---------- Raw data

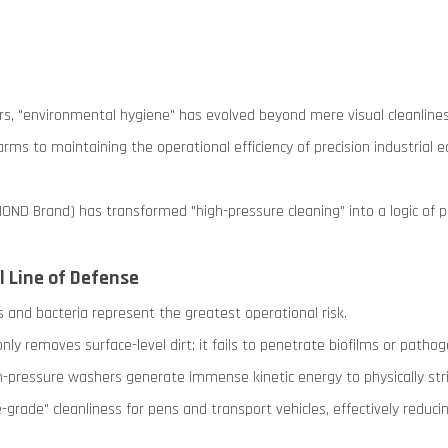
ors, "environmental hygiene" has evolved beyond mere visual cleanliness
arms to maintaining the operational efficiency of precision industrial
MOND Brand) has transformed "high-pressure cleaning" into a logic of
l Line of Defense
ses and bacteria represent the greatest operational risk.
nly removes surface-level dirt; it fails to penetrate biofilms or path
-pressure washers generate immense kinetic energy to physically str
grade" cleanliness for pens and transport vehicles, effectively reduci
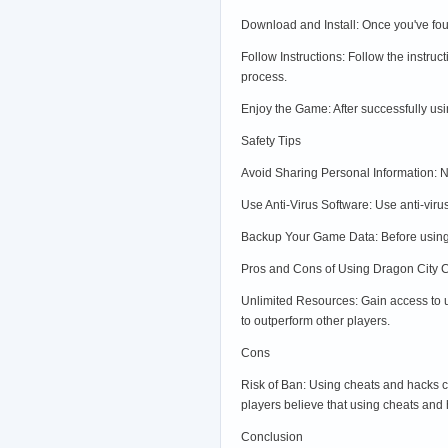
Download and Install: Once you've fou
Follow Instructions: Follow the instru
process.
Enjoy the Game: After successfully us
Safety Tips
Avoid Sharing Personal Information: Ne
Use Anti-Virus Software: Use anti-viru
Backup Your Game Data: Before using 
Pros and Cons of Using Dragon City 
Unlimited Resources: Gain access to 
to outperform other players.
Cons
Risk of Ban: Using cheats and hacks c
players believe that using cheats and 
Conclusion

--------------------

#### How to complete this task:
For this exercise, reproduce exactly each line from the one containing "Safety Tips" through the last line of the data, and no others.

#### Exercise solution:
Safety Tips
Avoid Sharing Personal Information: Ne
Use Anti-Virus Software: Use anti-viru
Backup Your Game Data: Before using 
Pros and Cons of Using Dragon City 
Unlimited Resources: Gain access to 
to outperform other players.
Cons
Risk of Ban: Using cheats and hacks c
players believe that using cheats and 
Conclusion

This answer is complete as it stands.